» **Assigned task**:
For every line in the records below that holds "space", make a copy.

Saved data entries
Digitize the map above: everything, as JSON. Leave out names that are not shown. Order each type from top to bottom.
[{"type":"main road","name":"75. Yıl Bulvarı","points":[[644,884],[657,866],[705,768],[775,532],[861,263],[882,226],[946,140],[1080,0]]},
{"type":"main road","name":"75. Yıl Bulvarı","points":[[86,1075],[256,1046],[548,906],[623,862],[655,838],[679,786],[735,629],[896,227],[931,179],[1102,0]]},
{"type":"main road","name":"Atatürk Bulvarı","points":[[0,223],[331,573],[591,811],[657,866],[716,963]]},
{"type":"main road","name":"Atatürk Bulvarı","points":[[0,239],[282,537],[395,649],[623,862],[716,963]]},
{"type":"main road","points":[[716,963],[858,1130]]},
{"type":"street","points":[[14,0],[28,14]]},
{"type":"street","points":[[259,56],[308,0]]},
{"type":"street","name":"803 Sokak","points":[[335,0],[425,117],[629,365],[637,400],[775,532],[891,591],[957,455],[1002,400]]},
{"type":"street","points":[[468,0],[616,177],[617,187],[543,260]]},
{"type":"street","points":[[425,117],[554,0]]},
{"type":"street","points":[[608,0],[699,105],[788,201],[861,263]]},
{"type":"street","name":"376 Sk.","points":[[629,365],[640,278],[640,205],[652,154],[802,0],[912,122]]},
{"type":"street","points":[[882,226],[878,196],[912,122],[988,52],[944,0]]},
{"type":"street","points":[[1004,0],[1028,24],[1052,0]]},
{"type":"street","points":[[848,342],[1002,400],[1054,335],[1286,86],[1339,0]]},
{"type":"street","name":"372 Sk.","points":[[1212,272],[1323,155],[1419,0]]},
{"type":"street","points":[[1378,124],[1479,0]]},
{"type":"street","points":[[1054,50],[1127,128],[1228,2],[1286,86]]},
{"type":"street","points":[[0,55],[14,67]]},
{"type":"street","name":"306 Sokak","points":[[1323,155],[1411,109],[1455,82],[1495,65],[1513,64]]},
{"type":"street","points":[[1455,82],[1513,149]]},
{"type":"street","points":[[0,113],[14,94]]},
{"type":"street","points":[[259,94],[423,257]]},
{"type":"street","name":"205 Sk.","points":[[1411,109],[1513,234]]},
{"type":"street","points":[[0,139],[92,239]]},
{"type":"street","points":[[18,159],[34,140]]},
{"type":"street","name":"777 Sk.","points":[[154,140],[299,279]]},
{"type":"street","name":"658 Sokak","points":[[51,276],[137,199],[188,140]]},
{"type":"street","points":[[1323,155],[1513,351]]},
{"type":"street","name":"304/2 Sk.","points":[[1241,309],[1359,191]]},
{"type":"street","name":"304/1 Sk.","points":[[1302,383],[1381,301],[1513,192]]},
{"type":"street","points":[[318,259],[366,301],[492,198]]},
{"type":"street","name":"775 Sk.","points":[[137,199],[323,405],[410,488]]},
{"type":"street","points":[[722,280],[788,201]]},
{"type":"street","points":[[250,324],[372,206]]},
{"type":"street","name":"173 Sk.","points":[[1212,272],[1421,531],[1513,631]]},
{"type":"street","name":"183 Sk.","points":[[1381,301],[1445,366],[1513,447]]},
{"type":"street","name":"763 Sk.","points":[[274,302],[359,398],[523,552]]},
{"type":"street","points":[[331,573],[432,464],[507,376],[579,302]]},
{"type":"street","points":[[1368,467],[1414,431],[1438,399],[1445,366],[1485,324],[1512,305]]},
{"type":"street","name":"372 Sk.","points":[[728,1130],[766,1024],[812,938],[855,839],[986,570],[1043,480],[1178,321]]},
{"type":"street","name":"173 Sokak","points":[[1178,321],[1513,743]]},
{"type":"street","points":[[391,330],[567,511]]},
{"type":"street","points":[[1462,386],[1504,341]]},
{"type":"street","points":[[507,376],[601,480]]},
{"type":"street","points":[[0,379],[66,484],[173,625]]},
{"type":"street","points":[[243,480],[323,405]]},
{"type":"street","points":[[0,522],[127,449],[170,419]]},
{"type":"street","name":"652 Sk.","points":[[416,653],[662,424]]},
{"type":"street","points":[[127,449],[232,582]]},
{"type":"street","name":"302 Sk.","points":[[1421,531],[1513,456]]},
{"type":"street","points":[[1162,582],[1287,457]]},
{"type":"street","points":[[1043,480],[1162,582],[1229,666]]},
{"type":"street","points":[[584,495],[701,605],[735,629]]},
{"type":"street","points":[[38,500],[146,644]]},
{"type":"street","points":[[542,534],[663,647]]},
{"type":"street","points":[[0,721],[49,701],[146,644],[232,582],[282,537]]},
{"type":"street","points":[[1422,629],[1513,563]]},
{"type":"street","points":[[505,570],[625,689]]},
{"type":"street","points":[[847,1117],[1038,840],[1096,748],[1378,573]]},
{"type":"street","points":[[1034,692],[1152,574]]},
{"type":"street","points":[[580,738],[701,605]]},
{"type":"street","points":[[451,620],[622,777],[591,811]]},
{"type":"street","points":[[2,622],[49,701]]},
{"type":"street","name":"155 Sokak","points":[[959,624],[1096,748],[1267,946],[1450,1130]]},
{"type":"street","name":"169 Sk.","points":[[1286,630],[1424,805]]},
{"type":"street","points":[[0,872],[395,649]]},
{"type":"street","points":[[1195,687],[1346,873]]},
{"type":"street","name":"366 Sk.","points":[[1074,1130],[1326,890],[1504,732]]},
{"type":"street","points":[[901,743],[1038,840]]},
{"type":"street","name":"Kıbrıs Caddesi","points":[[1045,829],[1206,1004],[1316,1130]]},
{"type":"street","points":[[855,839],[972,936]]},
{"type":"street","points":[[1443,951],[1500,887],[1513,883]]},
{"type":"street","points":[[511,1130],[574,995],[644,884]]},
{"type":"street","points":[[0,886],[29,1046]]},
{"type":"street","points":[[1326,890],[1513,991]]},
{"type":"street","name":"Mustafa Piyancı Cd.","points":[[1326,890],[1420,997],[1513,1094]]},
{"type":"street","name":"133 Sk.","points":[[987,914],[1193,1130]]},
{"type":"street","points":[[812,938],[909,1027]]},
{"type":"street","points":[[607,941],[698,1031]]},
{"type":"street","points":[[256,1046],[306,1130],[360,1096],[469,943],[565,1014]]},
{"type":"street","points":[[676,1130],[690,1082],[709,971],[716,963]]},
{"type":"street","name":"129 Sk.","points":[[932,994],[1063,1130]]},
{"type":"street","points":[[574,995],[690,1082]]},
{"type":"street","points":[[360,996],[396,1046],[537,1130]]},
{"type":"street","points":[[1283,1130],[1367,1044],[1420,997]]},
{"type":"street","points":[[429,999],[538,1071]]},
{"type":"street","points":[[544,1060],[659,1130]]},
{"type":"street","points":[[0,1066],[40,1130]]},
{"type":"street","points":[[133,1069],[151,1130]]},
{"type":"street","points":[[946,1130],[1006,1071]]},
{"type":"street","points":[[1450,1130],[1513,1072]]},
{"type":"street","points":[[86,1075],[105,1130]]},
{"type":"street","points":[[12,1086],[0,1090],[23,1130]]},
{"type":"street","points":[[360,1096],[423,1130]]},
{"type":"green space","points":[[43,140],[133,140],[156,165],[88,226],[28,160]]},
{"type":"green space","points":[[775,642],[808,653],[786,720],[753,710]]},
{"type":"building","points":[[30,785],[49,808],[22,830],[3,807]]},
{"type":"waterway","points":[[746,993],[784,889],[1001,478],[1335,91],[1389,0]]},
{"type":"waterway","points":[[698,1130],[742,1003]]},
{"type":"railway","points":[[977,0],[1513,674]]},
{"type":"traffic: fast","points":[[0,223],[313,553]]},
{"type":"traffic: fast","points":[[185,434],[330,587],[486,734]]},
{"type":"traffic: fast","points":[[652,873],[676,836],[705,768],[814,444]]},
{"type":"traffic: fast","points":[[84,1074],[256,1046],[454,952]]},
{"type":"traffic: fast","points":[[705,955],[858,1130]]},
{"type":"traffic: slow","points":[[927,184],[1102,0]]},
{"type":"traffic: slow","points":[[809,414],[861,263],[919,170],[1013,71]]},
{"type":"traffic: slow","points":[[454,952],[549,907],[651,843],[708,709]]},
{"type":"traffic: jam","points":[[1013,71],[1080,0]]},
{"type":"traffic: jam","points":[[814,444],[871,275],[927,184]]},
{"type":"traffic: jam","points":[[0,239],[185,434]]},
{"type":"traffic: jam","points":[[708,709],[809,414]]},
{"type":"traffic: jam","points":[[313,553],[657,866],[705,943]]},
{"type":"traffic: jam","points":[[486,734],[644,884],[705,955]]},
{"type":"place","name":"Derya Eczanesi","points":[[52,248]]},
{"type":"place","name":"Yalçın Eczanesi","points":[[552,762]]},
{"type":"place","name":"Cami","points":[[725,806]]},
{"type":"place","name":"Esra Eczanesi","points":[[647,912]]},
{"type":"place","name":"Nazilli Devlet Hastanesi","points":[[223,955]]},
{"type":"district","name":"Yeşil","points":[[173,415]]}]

» **Written reply**:
{"type":"green space","points":[[43,140],[133,140],[156,165],[88,226],[28,160]]},
{"type":"green space","points":[[775,642],[808,653],[786,720],[753,710]]},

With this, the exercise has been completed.